■ EXERCISE OBJECTIVE ■
Rewrite the lines for every item with "phylum" changed to "division" and nothing else altered. Omit the pictures from your answer.

*** SUPPLIED ENTRIES

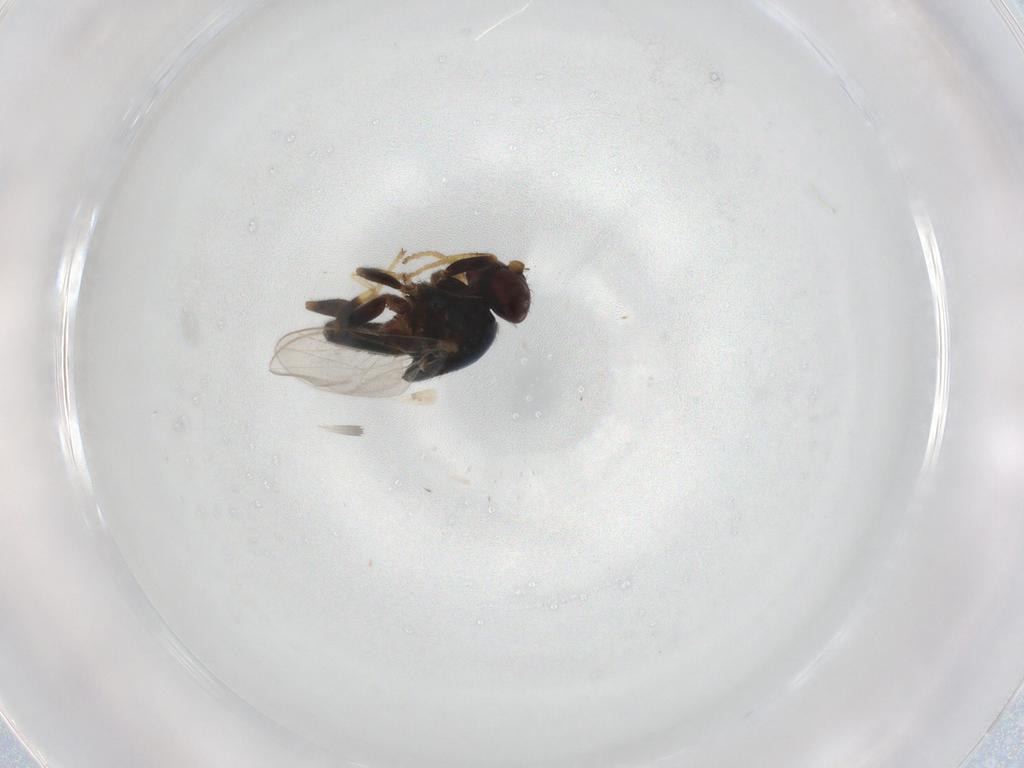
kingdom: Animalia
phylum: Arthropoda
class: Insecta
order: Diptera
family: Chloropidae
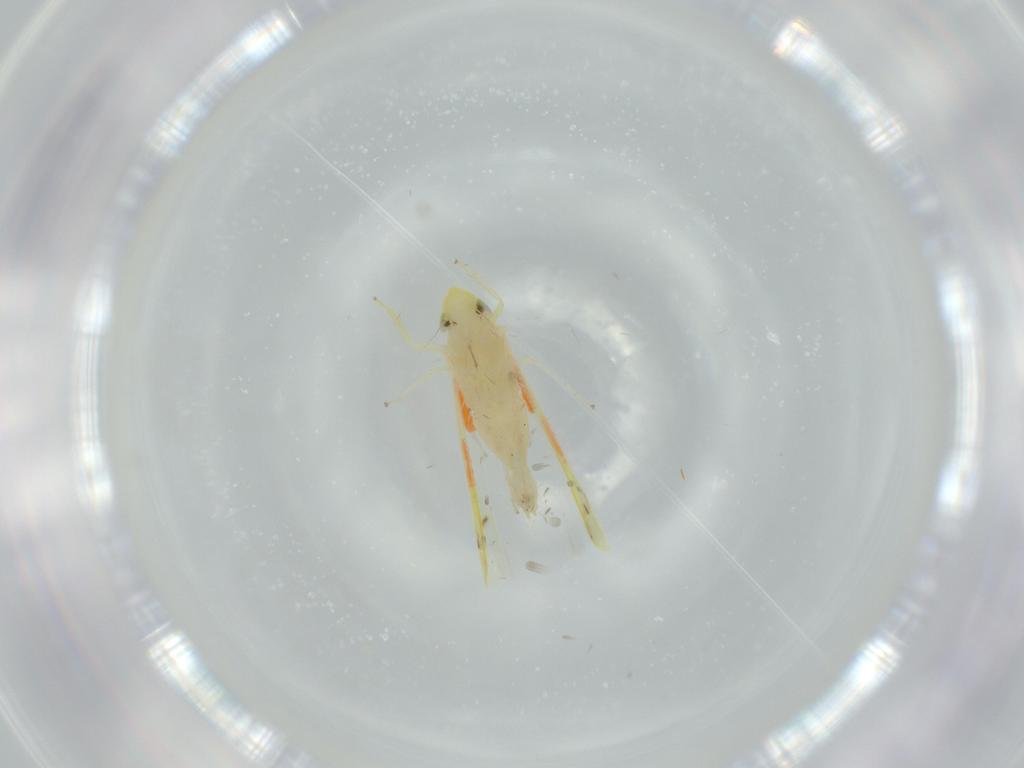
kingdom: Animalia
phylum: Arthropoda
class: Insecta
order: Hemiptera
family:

******

■ EXERCISE RESULT ■
kingdom: Animalia
division: Arthropoda
class: Insecta
order: Diptera
family: Chloropidae
kingdom: Animalia
division: Arthropoda
class: Insecta
order: Hemiptera
family:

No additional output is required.